Who
says there's only one kind of occasion that merits the formal invitations, the
gorgeous dress, the carefully curated feast? Kate Bolick had celebrated plenty
of friends at their weddings. As a landmark birthday approached, she decided it
was time to throw an extravaganza of her own.
When he was 65, the celebrated New Yorker humorist James Thurber
quipped to an interviewer that if there were 15 months in every year he’d only
be 48. His math was a little off—he’d have been 52—but his point holds: “That’s
the trouble with us. We number everything,” Thurber said. “Take women, for
example. I think they deserve to have more than 12 years between the ages of 28
and 40.” I agree—there is no other chapter of my life that felt so fertile (no
pun intended) and distinct, and as it came to a close I rued the cruelty of its
expiration date.
My friend Alexandra felt the same way, so when we turned 38 (in the same
week of July) she suggested that instead of each facing the dreaded 4-0 alone,
we celebrate it together. I asked her to please not mention that number again
until we were at least 39. Thirty-seven had not gone the way I’d wanted, and I
already loved 38 for how it allowed me to cling to the vaguely nubile thirtysomething,
even if my father kept calling up to say, “How’s my middle-aged daughter
today?” and then erupting into loud guffaws.Thirty-eight turned out to be only so-so, but 39 started out pretty great, so by the time Alexandra and I began brainstorming ideas last year I was ready to openly acknowledge arriving at 40 instead of just slink across the threshold and hope nobody would notice. We both live in Brooklyn, but we have the sort of e-mail correspondence that’s its own alternate reality: There is actual life, and then there is everything we think and feel about it, which we zing back and forth in a ceaseless stream of uncensored, diaryesque messages, and I blame this lawless environment for how quickly our ambitions morphed from a dinner party at her place to a week on the coast of Massachusetts, culminating in a clambake by the sea.
“Think Martha Stewart goes Grey Gardens,” I told the prop stylist, because yes, we hired one. Tables were rented. A tent considered. A menu fastidiously planned. A save the date was sent to 40 (get it?) of our closest family and mutual friends. We started referring to the event as our Platonic Lesbian Birthday Wedding. Alexandra’s actual husband expressed frank concern that we were going overboard, but we were like those prank cake candles that reignite as soon as they’re blown out.
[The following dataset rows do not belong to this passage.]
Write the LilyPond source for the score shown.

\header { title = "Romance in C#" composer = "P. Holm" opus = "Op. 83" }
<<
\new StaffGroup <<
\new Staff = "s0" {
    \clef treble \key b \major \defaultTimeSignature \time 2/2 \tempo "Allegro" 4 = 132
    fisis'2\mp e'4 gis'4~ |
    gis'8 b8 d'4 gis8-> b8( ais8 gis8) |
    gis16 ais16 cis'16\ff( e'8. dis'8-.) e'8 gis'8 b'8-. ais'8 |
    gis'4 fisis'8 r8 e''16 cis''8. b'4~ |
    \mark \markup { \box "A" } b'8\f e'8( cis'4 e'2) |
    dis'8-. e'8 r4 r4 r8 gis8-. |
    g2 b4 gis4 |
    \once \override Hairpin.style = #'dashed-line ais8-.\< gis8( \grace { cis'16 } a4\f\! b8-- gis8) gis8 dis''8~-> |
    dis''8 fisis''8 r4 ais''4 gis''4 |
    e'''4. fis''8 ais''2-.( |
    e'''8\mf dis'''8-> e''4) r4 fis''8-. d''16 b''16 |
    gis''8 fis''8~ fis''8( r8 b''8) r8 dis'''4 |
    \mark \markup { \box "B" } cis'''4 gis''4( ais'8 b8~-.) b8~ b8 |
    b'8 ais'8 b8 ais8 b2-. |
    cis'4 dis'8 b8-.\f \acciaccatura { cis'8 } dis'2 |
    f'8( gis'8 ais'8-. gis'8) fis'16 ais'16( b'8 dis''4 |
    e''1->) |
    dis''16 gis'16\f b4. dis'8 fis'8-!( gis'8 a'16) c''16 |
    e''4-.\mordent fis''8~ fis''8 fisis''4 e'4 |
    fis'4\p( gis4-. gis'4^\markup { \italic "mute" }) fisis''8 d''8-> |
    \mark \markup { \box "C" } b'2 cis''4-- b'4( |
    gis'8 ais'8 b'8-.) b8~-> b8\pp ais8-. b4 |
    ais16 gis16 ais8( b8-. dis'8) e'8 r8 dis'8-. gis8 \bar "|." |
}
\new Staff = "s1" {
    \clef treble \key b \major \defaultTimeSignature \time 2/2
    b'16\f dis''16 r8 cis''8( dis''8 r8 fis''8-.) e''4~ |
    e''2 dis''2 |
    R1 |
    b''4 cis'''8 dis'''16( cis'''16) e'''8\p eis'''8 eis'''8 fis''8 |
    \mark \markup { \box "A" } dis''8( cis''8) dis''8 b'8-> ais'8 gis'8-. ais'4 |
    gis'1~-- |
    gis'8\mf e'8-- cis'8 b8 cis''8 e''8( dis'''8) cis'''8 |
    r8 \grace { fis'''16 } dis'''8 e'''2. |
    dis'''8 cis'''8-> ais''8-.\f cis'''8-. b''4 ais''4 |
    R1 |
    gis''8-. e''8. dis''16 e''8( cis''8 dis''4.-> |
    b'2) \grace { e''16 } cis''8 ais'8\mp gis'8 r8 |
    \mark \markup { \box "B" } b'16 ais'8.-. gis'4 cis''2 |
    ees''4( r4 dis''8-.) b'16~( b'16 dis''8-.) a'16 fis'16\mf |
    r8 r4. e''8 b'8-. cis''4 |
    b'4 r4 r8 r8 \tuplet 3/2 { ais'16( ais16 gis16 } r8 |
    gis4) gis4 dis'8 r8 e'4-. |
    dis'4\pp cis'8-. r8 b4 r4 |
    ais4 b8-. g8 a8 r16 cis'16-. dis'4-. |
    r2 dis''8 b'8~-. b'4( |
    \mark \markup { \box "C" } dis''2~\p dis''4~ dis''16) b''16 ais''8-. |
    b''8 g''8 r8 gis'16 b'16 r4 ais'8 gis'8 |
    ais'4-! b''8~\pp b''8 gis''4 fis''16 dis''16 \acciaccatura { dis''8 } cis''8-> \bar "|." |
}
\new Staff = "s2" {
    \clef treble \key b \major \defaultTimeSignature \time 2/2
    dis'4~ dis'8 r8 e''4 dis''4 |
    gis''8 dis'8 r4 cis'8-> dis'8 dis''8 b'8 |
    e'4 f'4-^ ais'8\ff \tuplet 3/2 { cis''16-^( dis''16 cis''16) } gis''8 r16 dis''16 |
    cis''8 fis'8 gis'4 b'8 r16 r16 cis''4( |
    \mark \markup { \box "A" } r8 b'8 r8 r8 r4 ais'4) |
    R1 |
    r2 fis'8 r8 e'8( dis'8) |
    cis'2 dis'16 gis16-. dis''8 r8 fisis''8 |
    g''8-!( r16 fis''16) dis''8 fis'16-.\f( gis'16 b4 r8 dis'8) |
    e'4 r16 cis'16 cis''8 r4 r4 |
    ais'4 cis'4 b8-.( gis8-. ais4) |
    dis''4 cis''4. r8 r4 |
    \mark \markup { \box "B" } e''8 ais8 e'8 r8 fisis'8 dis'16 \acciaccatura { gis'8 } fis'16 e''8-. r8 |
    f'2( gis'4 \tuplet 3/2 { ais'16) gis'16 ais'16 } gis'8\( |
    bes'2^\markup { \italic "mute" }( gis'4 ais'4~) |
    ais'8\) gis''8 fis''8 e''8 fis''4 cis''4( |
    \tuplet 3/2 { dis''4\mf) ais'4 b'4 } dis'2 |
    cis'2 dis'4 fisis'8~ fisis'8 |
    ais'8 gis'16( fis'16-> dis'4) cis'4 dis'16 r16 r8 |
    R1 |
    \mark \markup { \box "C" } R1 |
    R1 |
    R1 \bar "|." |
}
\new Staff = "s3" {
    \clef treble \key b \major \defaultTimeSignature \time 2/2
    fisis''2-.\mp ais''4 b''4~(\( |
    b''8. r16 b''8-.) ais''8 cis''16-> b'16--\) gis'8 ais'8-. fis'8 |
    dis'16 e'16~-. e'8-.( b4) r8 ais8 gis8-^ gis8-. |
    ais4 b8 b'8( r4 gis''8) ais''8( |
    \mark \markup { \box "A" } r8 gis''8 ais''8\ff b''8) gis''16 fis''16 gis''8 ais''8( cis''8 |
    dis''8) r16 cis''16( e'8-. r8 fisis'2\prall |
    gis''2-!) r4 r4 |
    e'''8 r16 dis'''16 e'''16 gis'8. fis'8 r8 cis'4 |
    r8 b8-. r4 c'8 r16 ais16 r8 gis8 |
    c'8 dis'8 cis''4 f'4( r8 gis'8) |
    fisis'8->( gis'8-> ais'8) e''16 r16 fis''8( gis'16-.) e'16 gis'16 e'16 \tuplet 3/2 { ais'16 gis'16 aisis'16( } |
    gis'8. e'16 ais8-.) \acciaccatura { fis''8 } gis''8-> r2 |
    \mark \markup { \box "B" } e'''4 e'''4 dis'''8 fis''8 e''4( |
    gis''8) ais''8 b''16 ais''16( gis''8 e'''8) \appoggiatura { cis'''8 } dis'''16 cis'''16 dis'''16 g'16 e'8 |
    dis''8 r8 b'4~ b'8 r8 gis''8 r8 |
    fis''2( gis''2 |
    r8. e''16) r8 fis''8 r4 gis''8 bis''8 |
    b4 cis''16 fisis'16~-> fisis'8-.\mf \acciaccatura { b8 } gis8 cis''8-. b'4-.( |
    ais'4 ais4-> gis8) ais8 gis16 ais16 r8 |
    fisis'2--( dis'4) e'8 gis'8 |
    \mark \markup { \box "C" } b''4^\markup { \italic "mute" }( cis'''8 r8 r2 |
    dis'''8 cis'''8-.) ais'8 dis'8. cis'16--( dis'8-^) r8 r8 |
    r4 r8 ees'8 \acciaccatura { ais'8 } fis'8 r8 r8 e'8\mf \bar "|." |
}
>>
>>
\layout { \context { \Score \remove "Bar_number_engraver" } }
For me, this party actually was a bit like a wedding—it was the first time I’d asked my family and friends to take considerable trouble to gather together on my behalf, not to mention spend their money to get there. (My friend Gary even stealthily conscripted everyone into writing 40-word toasts.) Initially I had to convince myself that making such a request was appropriate. It helped when my best friend, Erika, a new mother and college professor, did everything she could to rejuggle teaching and child care to fly out from New Mexico. I’d been her maid of honor, and the seriousness with which she took my invitation was her way of saying that my big event was just as legitimate as hers had been.
Admittedly, this in turn sparked a new concern—what if I did want a wedding someday? Would everyone be willing to make the effort all over again? Did I get points for sparing them the added expenditures of a bridal shower, bachelorette party, reception dinner, day-after brunch, and a gift, plus the bonus of knowing that, unlike nearly half of the weddings they go to, this celebration wouldn’t end in divorce? If there was one thing I could assure my guests, it was that I’d be around until I was dead.
So it’s only natural that for my big day I would totally freak out about The Dress. It would be a dress, of course, and not just any dress but my feelings about the event incarnate, which I could see in my mind’s eye with astonishing precision: a loose and breezy 1970s-esque floor-length tomato-red gown with a halter neck, a PG-13 version of a slinky nightgown I remembered my mother having when I was little. It would be casual enough for cracking open lobster shells and chasing my nieces on the lawn, while still exuding a bold-yet-understated singularity befitting a woman of 40.